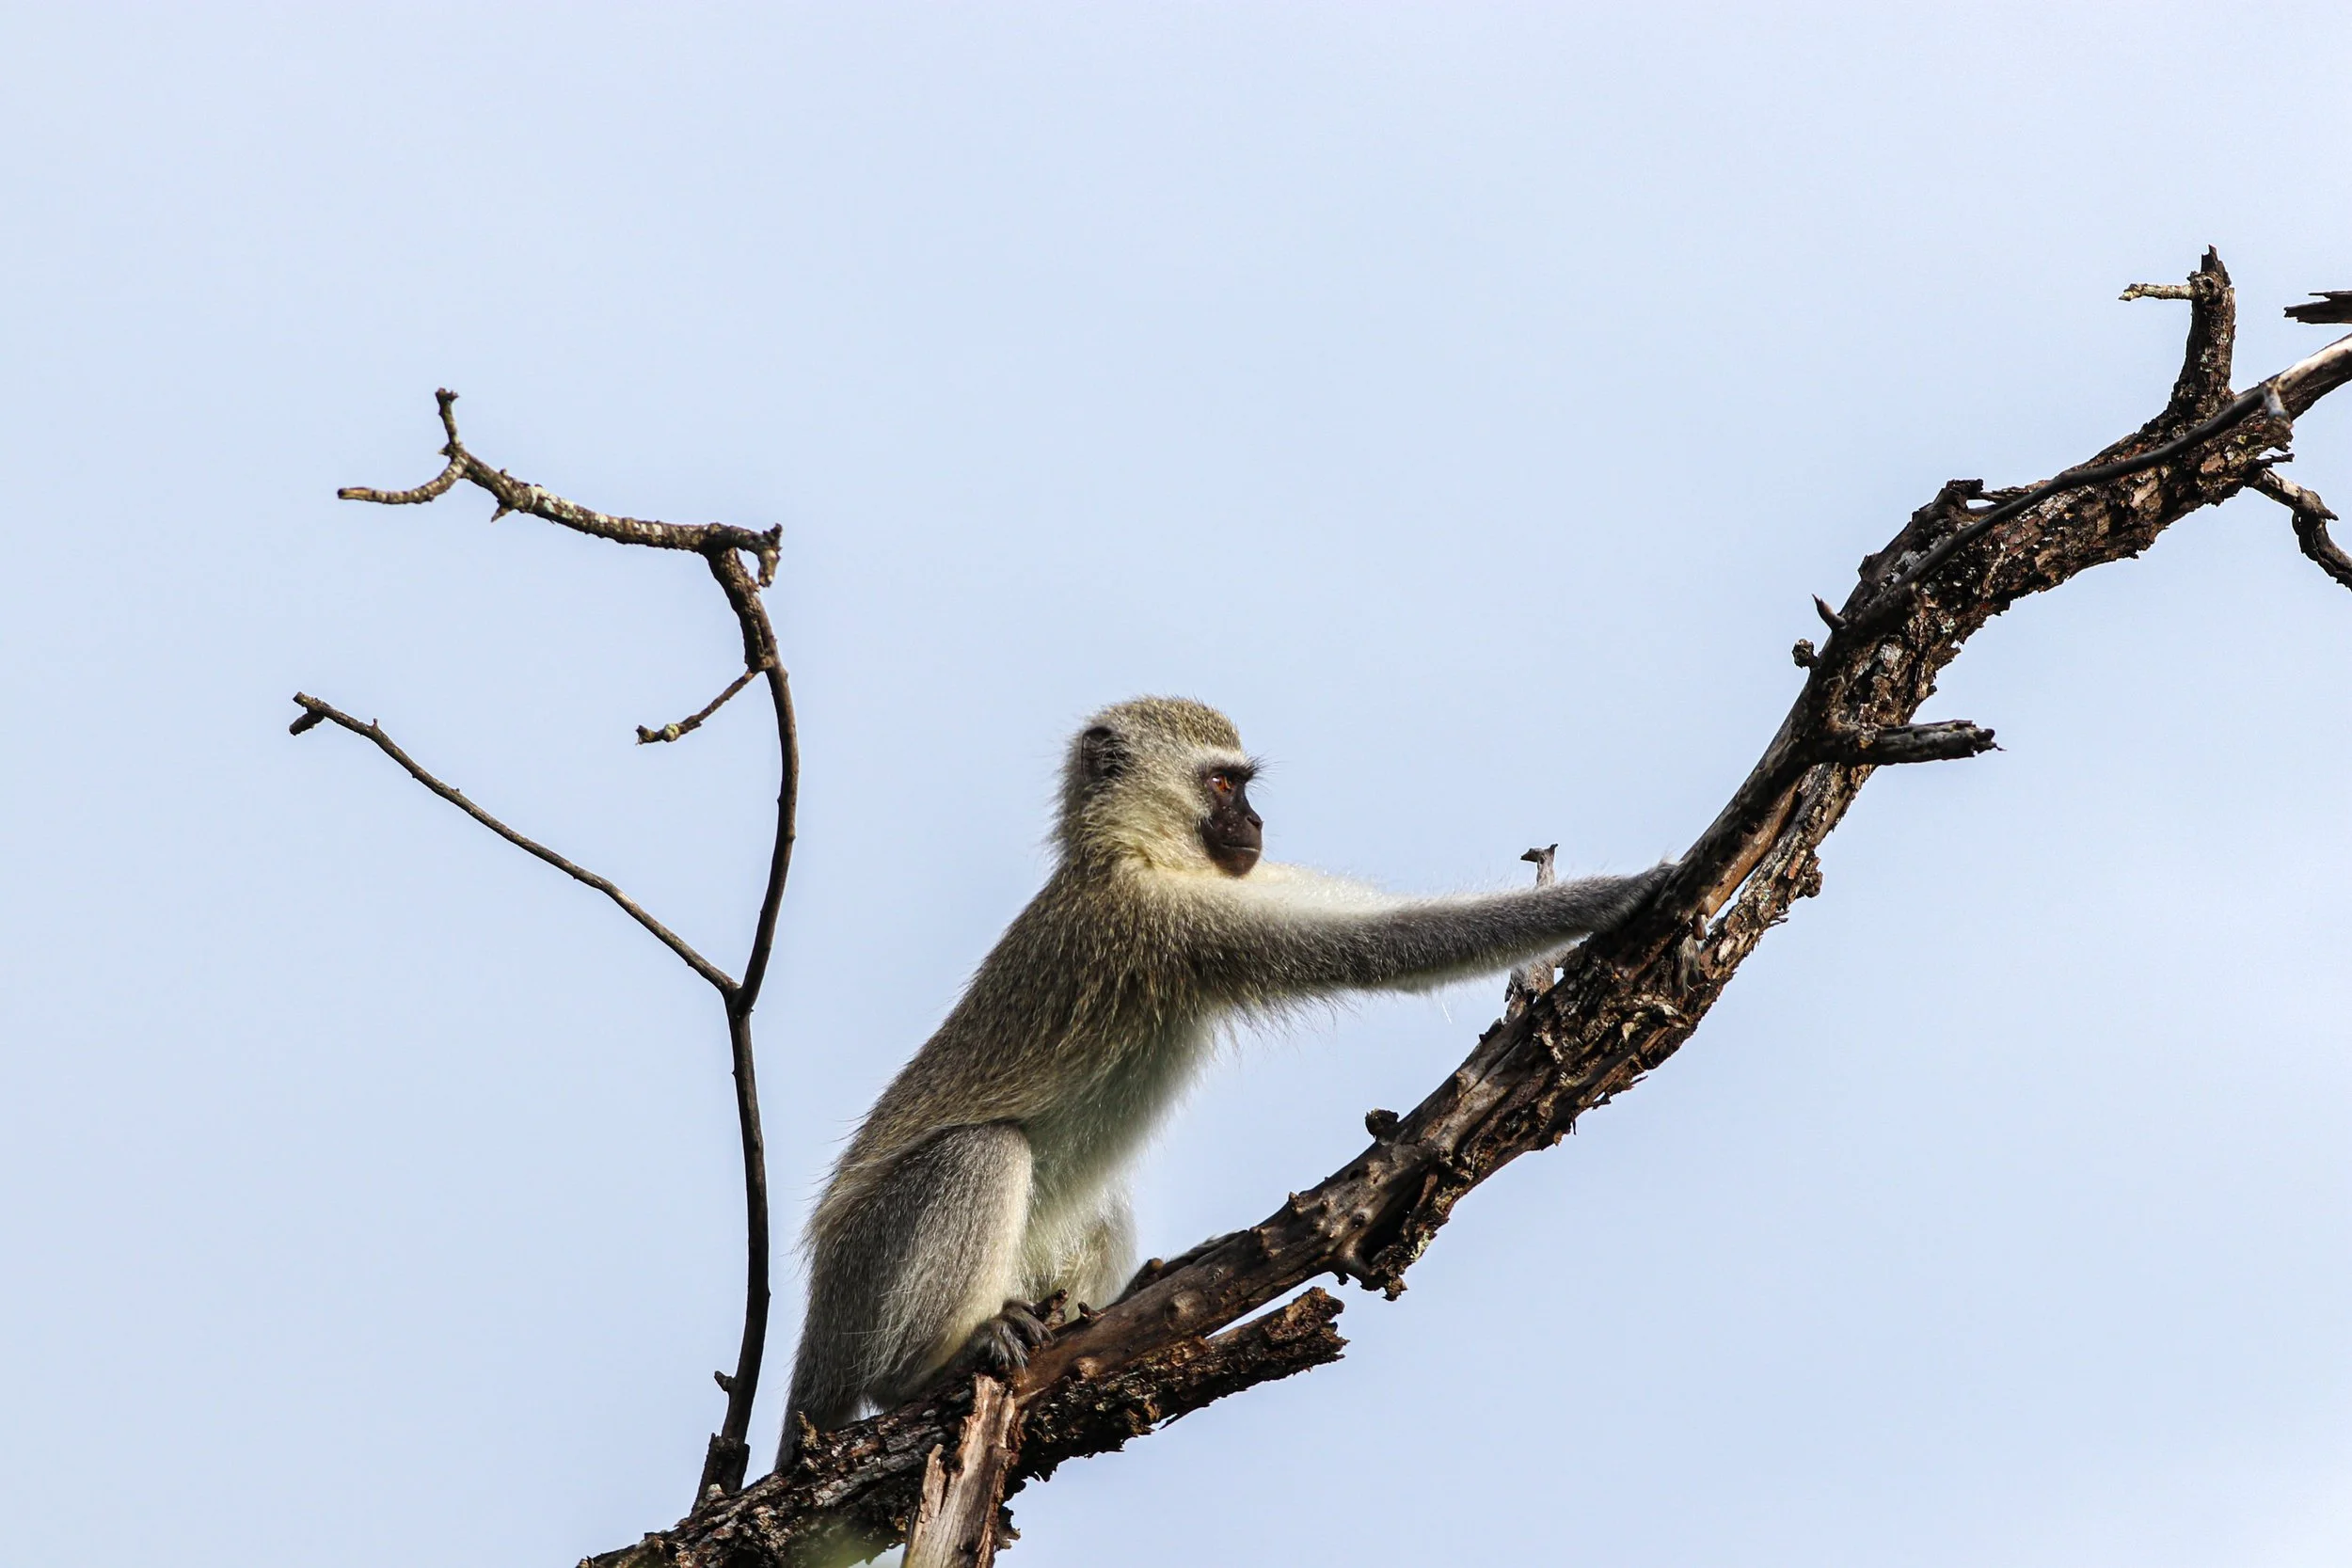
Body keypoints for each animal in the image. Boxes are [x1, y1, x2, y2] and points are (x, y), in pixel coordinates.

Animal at [777, 696, 1674, 1465]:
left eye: (1244, 787)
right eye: (1220, 784)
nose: (1256, 823)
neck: (1130, 851)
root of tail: (816, 1342)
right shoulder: (1165, 918)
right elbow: (1382, 945)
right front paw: (1626, 892)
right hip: (862, 1269)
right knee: (983, 1152)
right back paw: (928, 1366)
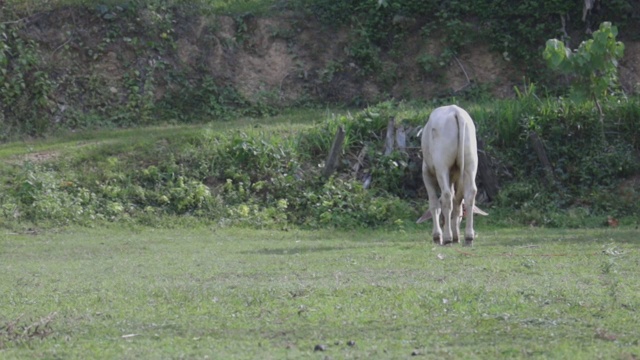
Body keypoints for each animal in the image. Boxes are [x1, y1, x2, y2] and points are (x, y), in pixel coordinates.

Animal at [418, 104, 488, 245]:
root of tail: (456, 112)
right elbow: (457, 203)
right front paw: (456, 235)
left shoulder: (426, 173)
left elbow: (434, 204)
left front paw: (437, 235)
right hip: (470, 163)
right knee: (469, 194)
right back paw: (468, 236)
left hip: (441, 166)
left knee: (447, 196)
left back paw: (447, 237)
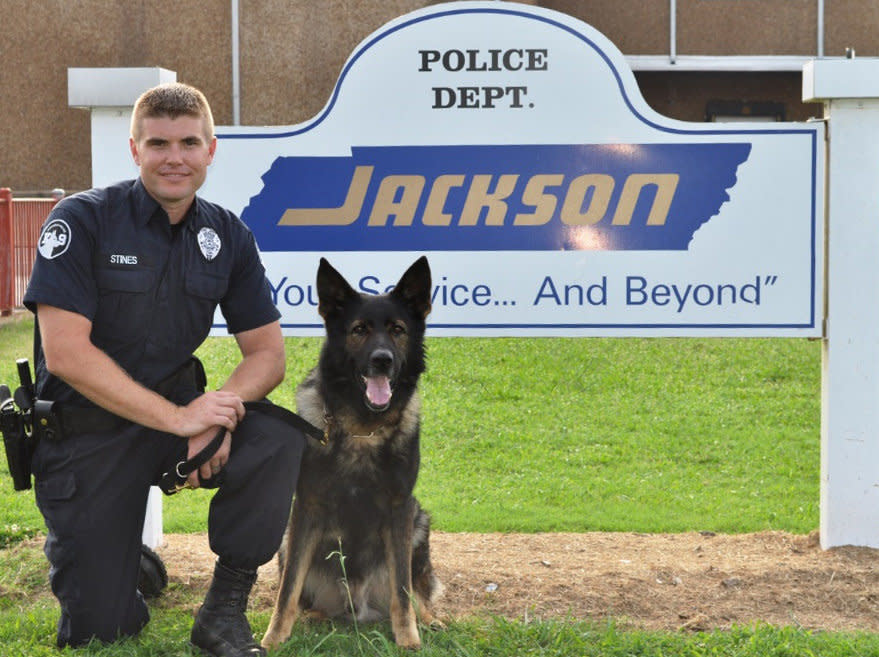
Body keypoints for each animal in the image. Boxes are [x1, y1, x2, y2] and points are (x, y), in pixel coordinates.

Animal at [260, 256, 440, 652]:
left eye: (398, 330)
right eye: (359, 330)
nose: (382, 360)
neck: (363, 428)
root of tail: (356, 606)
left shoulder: (400, 507)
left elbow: (403, 590)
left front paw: (408, 638)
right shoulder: (307, 507)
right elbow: (287, 588)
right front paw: (273, 639)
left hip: (418, 521)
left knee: (413, 590)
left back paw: (430, 619)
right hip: (286, 536)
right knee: (302, 593)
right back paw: (311, 617)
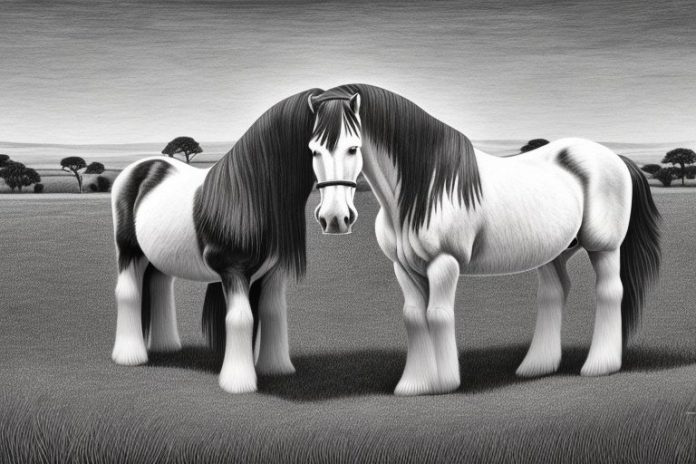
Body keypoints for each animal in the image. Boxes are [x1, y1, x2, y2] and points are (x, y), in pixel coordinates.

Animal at [110, 88, 321, 393]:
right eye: (320, 141)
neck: (249, 194)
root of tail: (139, 169)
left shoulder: (273, 272)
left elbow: (272, 313)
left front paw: (277, 369)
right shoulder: (233, 271)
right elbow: (241, 318)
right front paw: (238, 382)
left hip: (159, 257)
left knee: (159, 286)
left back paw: (166, 347)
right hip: (129, 250)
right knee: (129, 292)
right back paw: (130, 356)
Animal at [307, 84, 661, 396]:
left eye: (353, 148)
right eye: (314, 150)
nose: (334, 219)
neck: (425, 188)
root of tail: (615, 157)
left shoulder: (444, 263)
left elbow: (437, 314)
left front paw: (444, 383)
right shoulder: (404, 267)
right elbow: (413, 317)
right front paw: (414, 385)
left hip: (605, 246)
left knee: (610, 292)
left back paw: (599, 365)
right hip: (553, 251)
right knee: (554, 292)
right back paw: (536, 366)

###

[Work to complete]: Go through the material above and return each line that holds the word "root".

[Written response]:
root of tail: (816, 1342)
root of tail: (456, 112)
root of tail: (356, 606)
root of tail: (139, 169)
root of tail: (615, 157)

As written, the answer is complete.